» What the task asks:
Print everything in the notes below on git provenance for exports, from "Why: Coupling science" down to "reproducibility. Always flag.", with no changes.

» Extract to read:

--- START ---

Result: Every DwC export includes complete version provenance.
Usage:
# Export specimens
python cli.py process --input photos/ --output results/
# Check manifest
cat results/manifest.json
{
"version": "1.0.0",
"git_commit": "a1b2c3d4e5f6789012345678901234567890abcd",
"git_commit_short": "a1b2c3d",
"git_branch": "main",
"git_dirty": false,
"export_timestamp": "2025-10-08T19:30:00Z",
"specimen_count": 2885
}
Reproducibility:
# Reproduce export from manifest
git checkout a1b2c3d4e5f6789012345678901234567890abcd
python cli.py process --input photos/ --output verification/
# Outputs should be identical (byte-for-byte)
diff results/occurrence.txt verification/occurrence.txt
Anti-Patterns¶
❌ Using Git for Workflow Management¶
Don't:
# Bad: Programmatic git workflow
subprocess.run(["git", "add", "."])
subprocess.run(["git", "commit", "-m", "Auto-commit"])
subprocess.run(["git", "push"])
Why: Coupling science code to git workflow is fragile and surprising.
Exception: CI/CD automation (GitHub Actions, etc.) is fine.
❌ Ignoring Git Dirty State¶
Don't:
# Bad: No dirty flag
git_commit = subprocess.check_output(["git", "rev-parse", "HEAD"], text=True).strip()
manifest["git_commit"] = git_commit
# Missing: check for uncommitted changes!
Why: Uncommitted changes break reproducibility. Always flag.
❌ Assuming Git Is Available¶
Don't:
# Bad: No error handling
git_commit = subprocess.check_output(["git", "rev-parse", "HEAD"], text=True).strip()
Why: Deployed environments, Docker, etc. may not have git.
Fix: Always wrap in try/except.

--- END ---

» Records shown:
--- START ---

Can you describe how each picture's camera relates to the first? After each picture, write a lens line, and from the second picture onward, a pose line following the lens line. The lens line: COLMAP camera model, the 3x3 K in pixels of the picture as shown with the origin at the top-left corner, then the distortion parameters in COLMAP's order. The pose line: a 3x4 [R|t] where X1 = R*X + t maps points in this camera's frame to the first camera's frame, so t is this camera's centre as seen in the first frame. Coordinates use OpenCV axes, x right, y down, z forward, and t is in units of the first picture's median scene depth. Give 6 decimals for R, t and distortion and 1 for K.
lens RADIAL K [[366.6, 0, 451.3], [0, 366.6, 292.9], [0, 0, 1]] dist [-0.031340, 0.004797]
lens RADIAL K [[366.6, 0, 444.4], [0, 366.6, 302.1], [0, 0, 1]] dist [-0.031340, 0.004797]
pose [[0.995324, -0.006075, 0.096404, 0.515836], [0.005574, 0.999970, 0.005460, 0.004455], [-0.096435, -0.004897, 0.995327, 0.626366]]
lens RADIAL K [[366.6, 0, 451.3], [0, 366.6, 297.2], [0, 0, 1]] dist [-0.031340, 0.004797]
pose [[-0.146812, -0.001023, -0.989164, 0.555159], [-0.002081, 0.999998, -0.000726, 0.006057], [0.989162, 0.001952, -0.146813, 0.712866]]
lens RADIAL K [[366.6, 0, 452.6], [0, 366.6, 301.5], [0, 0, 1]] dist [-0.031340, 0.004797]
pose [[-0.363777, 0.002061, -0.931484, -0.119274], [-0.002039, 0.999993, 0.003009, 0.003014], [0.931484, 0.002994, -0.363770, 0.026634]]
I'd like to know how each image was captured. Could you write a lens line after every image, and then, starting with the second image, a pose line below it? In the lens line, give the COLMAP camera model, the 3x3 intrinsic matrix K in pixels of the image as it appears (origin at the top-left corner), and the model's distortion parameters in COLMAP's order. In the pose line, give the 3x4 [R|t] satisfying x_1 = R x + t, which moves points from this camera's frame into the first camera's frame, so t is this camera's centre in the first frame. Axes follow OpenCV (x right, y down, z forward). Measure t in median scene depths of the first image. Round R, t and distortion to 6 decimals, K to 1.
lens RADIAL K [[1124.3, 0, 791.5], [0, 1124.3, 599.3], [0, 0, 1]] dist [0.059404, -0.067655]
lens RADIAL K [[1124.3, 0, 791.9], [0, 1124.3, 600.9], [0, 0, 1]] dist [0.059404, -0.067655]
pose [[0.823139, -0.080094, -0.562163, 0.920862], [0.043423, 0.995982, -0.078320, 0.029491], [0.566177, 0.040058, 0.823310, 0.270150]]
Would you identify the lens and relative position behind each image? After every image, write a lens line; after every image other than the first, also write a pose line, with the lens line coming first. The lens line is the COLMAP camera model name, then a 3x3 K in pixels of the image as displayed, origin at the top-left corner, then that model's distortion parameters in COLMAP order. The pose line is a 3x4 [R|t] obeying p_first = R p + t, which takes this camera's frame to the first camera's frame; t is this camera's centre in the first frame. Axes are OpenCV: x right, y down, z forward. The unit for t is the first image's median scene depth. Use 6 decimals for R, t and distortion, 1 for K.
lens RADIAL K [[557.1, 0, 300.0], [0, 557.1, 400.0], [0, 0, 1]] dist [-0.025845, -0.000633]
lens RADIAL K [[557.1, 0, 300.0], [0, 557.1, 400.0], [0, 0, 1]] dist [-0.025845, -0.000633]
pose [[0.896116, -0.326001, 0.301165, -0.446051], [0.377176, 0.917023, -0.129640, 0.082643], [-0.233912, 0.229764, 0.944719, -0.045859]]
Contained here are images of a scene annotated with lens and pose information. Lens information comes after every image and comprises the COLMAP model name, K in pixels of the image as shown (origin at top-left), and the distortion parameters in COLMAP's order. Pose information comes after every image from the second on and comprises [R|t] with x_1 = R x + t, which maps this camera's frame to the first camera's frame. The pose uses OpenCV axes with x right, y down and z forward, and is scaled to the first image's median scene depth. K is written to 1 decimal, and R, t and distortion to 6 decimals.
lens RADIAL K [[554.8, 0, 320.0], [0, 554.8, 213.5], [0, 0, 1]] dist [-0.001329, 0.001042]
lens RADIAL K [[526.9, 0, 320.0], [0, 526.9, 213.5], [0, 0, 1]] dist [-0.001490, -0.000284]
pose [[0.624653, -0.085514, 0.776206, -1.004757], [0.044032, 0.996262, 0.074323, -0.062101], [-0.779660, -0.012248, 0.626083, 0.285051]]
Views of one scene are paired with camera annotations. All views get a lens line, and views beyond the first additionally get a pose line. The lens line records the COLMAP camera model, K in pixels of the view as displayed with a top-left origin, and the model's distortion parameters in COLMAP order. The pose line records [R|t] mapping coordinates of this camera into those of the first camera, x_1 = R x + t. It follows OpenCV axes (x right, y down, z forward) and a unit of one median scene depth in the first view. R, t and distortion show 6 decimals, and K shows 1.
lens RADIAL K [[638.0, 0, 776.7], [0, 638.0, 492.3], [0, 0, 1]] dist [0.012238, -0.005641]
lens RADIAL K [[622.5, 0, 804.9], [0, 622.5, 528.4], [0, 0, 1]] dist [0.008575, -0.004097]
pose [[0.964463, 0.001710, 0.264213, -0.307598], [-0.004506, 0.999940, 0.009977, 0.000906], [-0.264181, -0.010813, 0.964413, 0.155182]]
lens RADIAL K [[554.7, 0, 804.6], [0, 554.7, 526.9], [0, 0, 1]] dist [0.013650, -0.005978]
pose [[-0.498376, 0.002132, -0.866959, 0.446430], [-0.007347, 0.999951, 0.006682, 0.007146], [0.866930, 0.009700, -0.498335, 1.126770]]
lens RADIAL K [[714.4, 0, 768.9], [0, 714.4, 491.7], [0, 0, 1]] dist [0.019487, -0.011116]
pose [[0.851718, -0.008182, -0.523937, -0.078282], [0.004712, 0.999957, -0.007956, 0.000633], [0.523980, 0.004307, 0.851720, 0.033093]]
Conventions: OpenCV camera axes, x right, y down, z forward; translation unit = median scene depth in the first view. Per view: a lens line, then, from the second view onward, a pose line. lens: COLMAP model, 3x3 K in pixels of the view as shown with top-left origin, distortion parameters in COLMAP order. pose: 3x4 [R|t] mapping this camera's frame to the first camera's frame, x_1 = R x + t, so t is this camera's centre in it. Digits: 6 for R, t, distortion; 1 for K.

--- END ---

» Answer to this problem:
Why: Coupling science code to git workflow is fragile and surprising.
Exception: CI/CD automation (GitHub Actions, etc.) is fine.
❌ Ignoring Git Dirty State¶
Don't:
# Bad: No dirty flag
git_commit = subprocess.check_output(["git", "rev-parse", "HEAD"], text=True).strip()
manifest["git_commit"] = git_commit
# Missing: check for uncommitted changes!
Why: Uncommitted changes break reproducibility. Always flag.